二人は近くにあった少し価格帯の高いファミレスに入った。


「私はここに入るの初めてかも」

「ここはご飯もデザートも美味しいから好きなんだ」

「そうなのね。でも少し値段も高めなのね」

「ああ、今日は俺が奢るよ」

「えっ、悪いわよ。助けてもらった上に奢ってもらうなんて」


 そこまで言って、自分がまだ助けてもらったお礼を言っていないことに気づく。


「あ、羽山君。さっきは助けてくれてありがとう。本当はすぐにいうべきなんだけど、ちょっと、混乱してて言えなかったから」

「気にしないで、さっき言ったように恩返しだから。それでここの奢りも恩返しだから、奢られてもらえる?」

「ふふ、変な言い方。それじゃあご馳走になろうかしら」

「うん、好きなものを好きなだけ遠慮しないで頼んでね。お金はあるから大丈夫だよ」

「好きなだけって、流石に悪いわよ」

「ナンパに会う前に辛いことがあったんでしょ」

「どうしてそれを」

「実はナンパ前に、泣いている栗山さんとすれ違っていたんだ」

「そうだったのね、気づかなかった」

「当然だよ。

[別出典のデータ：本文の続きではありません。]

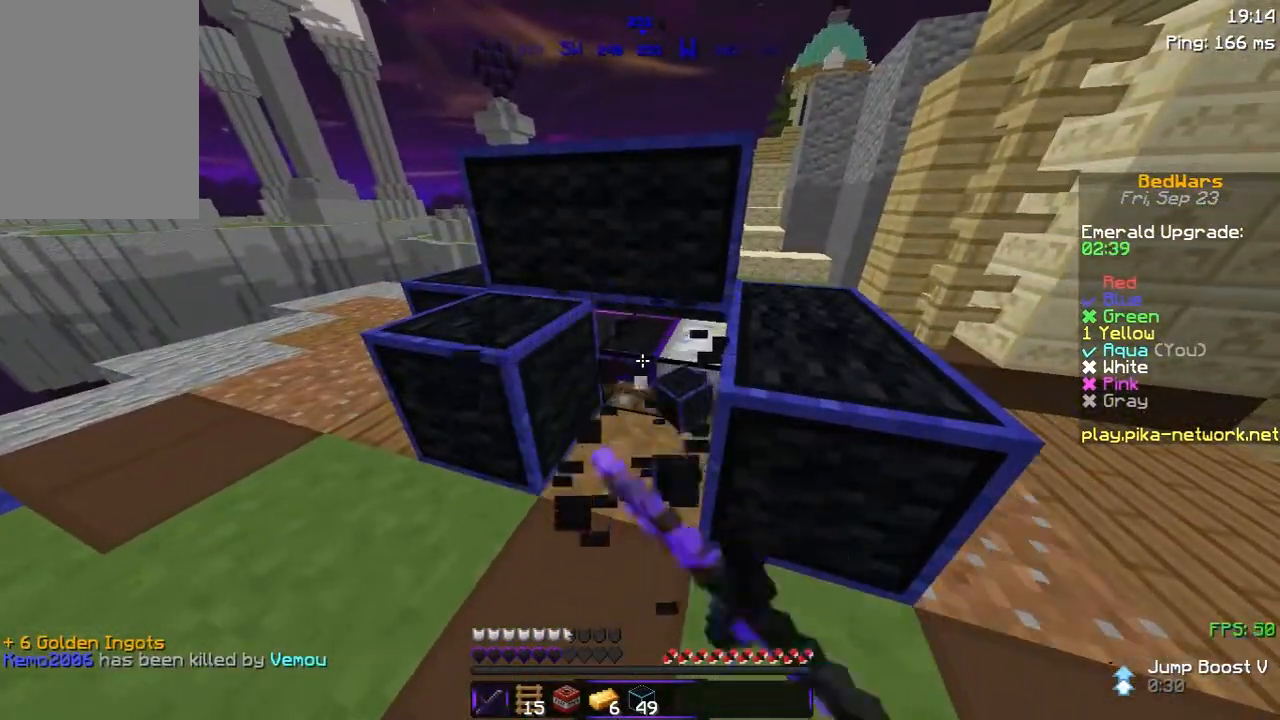
{"keys": ["w"], "mouse": ["left"], "events": [[450, "w", "down"]]}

だからね、嫌なことがあった時は美味しいものを腹一杯食べたら、少しは元気になってもらえるかなって思ってさ」

「そうね、少しは元気になれるかもね」

「うん、だから今日は好きなだけ奢られてくれない? ダイエットも忘れてさ」

「ふふ、それじゃ、遠慮しないでたくさん頼むわよ」

「うん、よろしくね」

「なんだか、どっちが奢るのか分からないみたいね」

「ハハ、そうだね」

「気にしてくれてありがとう」

「ううん、俺の恩返しは栗山さんが笑顔になってくれるまでだから」


 奏は、先ほどまで凍りついていた心の中が、いつの間にか暖かくなっているのを感じた。


(なんていい人なんだろう。今は気遣いが嬉しい)

「その恩についても教えてね」

「うん、分かった。でもその前に注文してひとまず食べようよ」


 奏は、普通サイズのステーキのセットとシーザーサラダ オニオングラタンスープ デザートにパフェを注文すると、

涼にもっと注文するように言われ、モンブランケーキと紅茶も追加した。


 涼は300グラムのステーキセットと海藻サラダとオニオングラタンスープ デザートにチョコレートケーキとコーヒーを注文していた。


「初めて食べるけど、ここは美味しいね」

「そうでしょ、俺も好きでよくくるんだ」


 食べている間は、テストのこと友人関係のこと行事のことなどを話した。

思った以上に話が弾んで、奏は文字通り嫌なことを忘れていた。


 料理を食べて、デザートを食べ始めている時に奏が本題を出した。


「それで、羽山君が言ってる私に対しての恩ってなんなの?」

「ああ、栗山さん。入学式の時に、立て看板のところで写真を撮ってくれたの覚えてる?」

「うん、来れなかったお母さんに見せるって言ってたよね。

その時名前も教えてくれた」

「そうそう、その時言ったでしょ。この恩は栗山さんが困った時に返すからって」

「え? じゃあ、写真撮ってあげただけで、ナンパから助けてくれて、今こんなに奢ってくれてるの?」

「そうだよ」

「もらいすぎよ。私が」

「そんなことないよ。あの写真のおかげで、俺は最後にお母さんの笑顔を見れたんだ」

「えっ、どういう」

「お母さんね、ずっと病気でいたんだけど、俺の高校の入学式には出席したいって言ってたんだ。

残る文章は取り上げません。